Question about leading dimension handling for quantization scales in cuBLASLt matmul

[Haoyan-Ma]

I have a question regarding how to handle leading dimensions for quantization scales in cuBLASLtMatmul when the input matrices are not tightly packed.

Suppose the leading dimensions of matrices A and B are larger than their logical sizes (M, N, K), i.e., they are strided / padded layouts rather than contiguous M×K or K×N.

For quantized matmul using:

A_scale = CUBLASLT_MATMUL_MATRIX_SCALE_VEC128_32F

B_scale = CUBLASLT_MATMUL_MATRIX_SCALE_BLK128x128_32F

How should the leading dimensions of the corresponding scale tensors be handled?

Specifically:

1.Are scale tensors always expected to be contiguous in memory?

2.Or do scale tensors also support their own leading dimensions / strides similar to matrices A and B?

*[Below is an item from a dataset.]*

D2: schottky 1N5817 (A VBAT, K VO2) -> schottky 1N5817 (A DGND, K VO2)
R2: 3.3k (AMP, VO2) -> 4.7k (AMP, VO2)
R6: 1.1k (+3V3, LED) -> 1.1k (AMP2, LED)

3.If A or B has padding due to larger leading dimensions, should the scales reflect the padded layout or only the logical tile layout?

I couldn’t find clear documentation on how scale tensor strides relate to matrix strides, so any clarification would be appreciated.

[rsdubtso]

Hi @Haoyan-Ma. Thanks for the question and apologies for a delayed response.

1. Currently — yes, the scales are expected to be contiguous in memory.

2. No, there is no support for leading dimension.

3. Not completely sure if I understood the question. Scaling factor dimensions are computed based on M, N and K matmul arguments and do not take leading dimensions of A and B into account.

Let me k know if you have any additional questions.